- [Exercise aim] Throughout the material below, how many lines include the string "Example"? Reply with only the number.

************

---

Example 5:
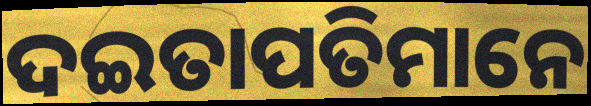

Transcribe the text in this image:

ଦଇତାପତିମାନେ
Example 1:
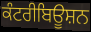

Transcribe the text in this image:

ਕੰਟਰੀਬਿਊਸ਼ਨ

************

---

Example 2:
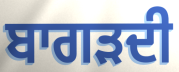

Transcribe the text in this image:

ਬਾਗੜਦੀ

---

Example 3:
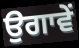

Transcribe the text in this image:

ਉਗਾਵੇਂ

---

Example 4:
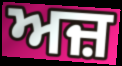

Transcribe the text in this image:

************

- [Reply] 5